2 responses to “Finding What Works for You: Thoughts on Food Journals”

  1. Marsha says:

    I’m not sure journaling has ever worked for me but I have seen plenty of people who it does work for. What does work for me sometimes is journaling my physical activity. I use a calendar and write down when I walk or do anything else. I think it just gives me a wake-up call when a week goes by with only a few entries. Although these days, my body is pretty good at giving me that wake-up call all by itself. I get achy when I don’t get enough physical activity. 🙁

  2. Robyn, Excellent post! This really gets at focusing what works for you and listening to your body, instead of following a set of “shoulds.” I love that you encourage being flexible also!

    For many people, journaling about their food intake may be too restrictive and promote obsessiveness. I’m not a fan personally. Others may find great benefits.

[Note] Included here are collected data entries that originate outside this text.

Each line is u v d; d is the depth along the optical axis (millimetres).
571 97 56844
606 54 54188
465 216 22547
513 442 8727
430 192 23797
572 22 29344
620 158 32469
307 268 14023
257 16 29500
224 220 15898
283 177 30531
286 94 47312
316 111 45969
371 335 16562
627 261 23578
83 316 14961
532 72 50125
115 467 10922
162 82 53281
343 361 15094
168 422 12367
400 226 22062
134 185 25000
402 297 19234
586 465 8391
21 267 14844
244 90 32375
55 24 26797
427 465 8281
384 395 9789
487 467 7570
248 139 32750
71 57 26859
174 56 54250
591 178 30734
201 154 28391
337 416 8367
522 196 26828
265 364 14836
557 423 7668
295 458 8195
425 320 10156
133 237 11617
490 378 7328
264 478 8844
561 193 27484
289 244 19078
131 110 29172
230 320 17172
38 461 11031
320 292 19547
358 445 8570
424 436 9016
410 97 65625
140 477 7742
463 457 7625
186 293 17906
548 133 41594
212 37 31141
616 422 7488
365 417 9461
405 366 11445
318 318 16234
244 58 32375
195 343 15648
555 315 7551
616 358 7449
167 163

    It’s just so refreshing to hear that it’s an individual thing, and if it doesn’t work for you, try something else. You’re sending a wonderful message with this post! Everyone is different, and you may have to experiment a bit. But if something doesn’t work for you, it doesn’t make you hopeless or a failure, which I know many often think.
    .-= Margarita Tartakovsky’s last blog post..An Effective Way to Help You End Emotional Eating =-.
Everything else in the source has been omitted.